• Assignment: This task calls for copying every line in the data below that contains the word "answer".

• Pictures paired with source code:
****************
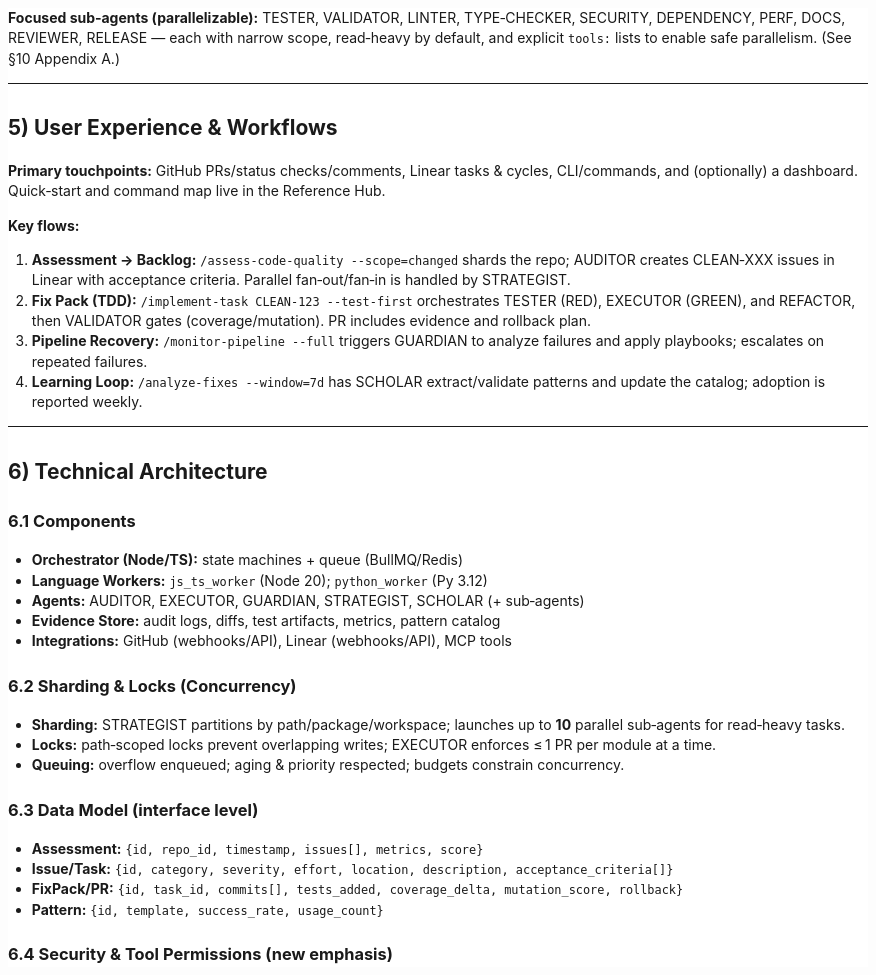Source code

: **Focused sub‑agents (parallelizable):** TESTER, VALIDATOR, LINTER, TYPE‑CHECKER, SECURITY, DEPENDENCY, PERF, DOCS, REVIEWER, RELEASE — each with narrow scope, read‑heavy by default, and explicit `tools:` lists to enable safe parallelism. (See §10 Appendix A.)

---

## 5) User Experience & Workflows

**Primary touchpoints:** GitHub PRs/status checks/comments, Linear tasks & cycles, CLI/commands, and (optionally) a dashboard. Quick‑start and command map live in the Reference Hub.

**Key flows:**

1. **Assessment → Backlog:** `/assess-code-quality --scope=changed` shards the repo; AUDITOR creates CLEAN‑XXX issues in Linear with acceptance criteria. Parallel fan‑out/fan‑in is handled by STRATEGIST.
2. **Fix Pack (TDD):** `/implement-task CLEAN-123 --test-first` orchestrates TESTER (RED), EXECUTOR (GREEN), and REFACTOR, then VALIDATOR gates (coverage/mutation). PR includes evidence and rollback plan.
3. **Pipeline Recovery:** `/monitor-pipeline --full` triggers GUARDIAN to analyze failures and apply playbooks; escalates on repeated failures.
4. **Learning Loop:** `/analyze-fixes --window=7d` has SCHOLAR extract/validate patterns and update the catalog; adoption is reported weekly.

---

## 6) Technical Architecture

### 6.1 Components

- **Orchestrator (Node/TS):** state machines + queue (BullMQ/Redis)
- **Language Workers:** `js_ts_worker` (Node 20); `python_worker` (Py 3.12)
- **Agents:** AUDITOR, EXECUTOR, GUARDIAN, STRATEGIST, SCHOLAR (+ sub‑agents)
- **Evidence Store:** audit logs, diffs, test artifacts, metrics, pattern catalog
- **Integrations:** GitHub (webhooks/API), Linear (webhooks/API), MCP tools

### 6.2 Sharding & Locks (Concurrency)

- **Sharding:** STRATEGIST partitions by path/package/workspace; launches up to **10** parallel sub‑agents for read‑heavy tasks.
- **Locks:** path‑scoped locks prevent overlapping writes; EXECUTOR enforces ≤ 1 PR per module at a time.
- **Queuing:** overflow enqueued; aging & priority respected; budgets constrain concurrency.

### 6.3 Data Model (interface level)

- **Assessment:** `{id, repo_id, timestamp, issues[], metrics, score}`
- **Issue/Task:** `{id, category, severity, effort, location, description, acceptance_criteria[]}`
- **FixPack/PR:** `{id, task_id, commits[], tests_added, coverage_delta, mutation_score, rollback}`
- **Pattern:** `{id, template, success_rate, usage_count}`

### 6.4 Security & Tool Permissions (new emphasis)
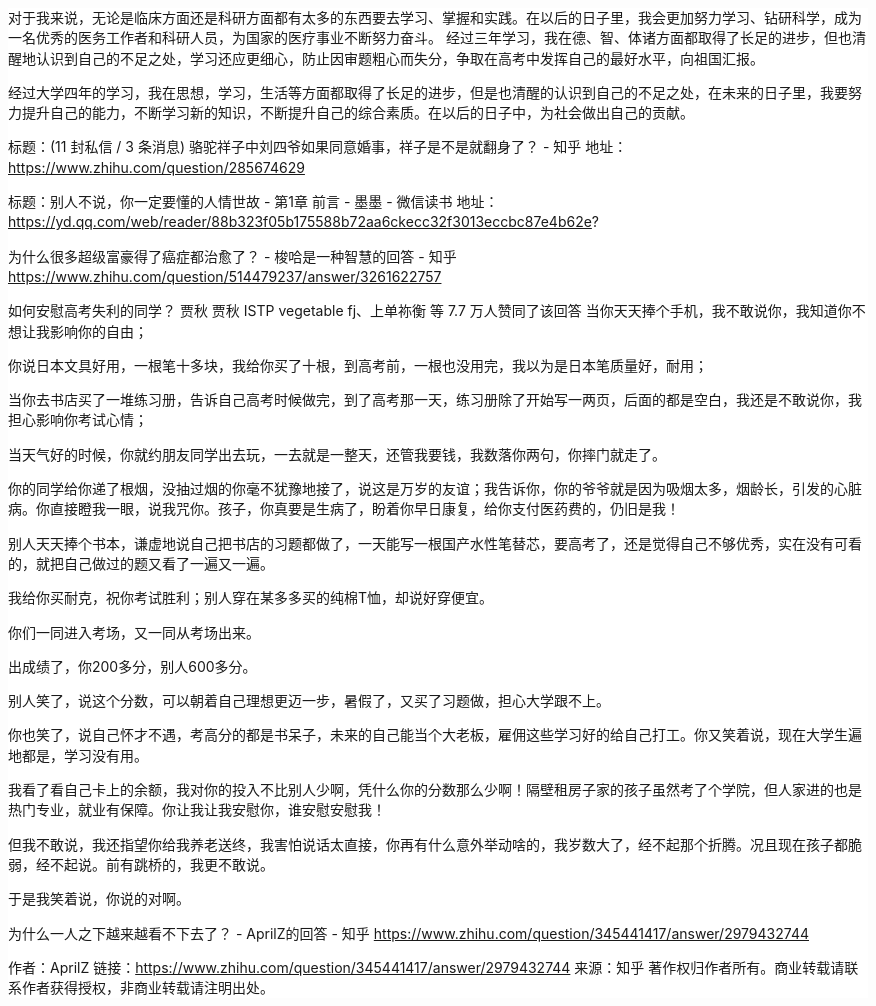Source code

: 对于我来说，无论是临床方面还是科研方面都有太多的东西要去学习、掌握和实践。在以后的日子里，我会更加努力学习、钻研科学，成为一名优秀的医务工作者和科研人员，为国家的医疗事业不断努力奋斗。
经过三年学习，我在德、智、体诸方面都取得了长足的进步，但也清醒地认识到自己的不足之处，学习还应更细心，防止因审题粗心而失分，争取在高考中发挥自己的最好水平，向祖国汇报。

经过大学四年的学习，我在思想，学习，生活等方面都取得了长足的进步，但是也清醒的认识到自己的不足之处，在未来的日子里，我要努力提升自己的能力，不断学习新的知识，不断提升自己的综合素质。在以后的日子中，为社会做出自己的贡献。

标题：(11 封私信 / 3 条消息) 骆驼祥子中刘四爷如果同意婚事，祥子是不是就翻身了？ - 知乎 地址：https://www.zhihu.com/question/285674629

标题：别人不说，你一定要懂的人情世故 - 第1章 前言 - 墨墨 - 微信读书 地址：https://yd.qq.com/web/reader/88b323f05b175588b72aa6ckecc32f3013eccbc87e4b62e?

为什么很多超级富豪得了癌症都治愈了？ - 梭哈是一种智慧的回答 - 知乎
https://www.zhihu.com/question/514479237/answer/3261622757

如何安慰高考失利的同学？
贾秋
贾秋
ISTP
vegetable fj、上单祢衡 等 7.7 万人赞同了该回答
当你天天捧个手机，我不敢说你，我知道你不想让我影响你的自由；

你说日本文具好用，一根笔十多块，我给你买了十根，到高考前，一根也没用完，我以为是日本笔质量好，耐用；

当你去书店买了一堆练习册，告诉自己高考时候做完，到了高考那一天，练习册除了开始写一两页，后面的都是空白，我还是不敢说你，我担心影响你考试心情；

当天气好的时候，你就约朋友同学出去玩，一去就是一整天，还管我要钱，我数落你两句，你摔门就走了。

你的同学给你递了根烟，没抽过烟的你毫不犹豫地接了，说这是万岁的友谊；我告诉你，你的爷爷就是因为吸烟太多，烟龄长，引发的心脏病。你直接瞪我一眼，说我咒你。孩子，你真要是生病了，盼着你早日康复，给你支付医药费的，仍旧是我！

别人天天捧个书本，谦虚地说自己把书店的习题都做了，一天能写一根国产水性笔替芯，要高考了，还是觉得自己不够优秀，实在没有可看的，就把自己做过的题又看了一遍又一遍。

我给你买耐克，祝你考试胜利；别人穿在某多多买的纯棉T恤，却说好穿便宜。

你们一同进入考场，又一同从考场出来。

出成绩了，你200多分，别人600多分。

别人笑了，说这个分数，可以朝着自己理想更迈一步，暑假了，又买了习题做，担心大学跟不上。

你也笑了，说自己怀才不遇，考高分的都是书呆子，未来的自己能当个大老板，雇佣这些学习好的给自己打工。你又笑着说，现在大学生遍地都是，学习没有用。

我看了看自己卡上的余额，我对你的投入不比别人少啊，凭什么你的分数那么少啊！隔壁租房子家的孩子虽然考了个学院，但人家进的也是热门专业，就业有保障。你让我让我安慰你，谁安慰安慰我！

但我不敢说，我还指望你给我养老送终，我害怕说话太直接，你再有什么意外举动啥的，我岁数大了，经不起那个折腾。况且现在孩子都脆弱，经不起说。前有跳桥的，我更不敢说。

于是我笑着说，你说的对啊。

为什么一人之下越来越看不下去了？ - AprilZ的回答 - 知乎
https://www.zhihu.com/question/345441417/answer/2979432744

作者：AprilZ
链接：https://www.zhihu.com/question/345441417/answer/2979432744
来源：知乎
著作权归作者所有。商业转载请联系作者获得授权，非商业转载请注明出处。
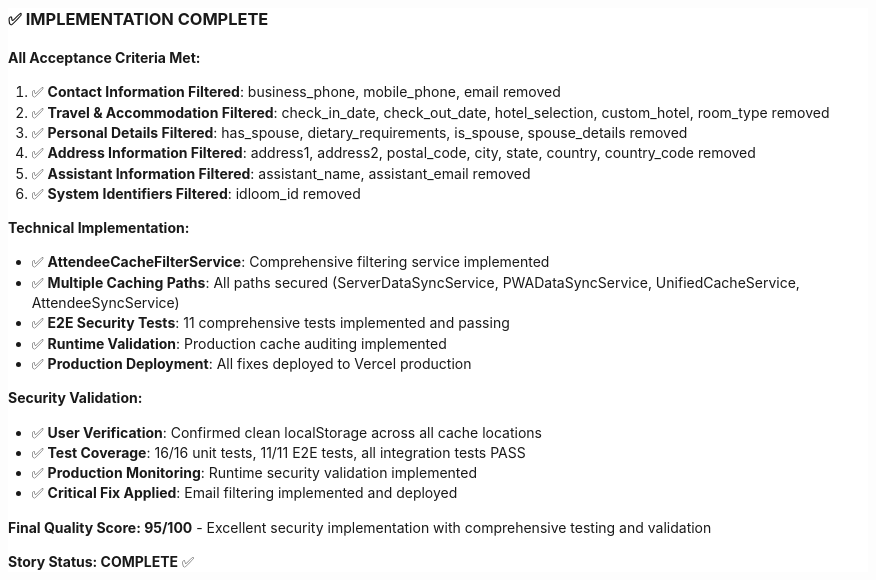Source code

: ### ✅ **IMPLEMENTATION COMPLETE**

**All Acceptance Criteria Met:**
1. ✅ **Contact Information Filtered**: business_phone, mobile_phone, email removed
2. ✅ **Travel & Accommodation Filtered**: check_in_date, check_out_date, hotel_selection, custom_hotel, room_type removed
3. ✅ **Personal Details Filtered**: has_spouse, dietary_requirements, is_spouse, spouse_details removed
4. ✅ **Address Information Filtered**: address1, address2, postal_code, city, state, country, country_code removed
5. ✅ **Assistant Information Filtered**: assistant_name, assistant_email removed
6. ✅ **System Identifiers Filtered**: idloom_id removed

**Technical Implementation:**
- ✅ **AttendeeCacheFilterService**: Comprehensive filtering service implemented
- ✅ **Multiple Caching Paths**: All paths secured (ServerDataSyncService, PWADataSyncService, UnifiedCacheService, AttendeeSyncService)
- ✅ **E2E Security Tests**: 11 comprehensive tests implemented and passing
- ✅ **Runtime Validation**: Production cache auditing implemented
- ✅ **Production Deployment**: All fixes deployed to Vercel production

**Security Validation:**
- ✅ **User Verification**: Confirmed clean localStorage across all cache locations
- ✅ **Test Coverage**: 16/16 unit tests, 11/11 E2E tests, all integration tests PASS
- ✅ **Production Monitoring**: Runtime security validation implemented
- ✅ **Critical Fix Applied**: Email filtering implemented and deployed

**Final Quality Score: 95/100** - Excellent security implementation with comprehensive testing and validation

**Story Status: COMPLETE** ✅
****************
• Reply to the task:
https://www.zhihu.com/question/514479237/answer/3261622757
https://www.zhihu.com/question/345441417/answer/2979432744
链接：https://www.zhihu.com/question/345441417/answer/2979432744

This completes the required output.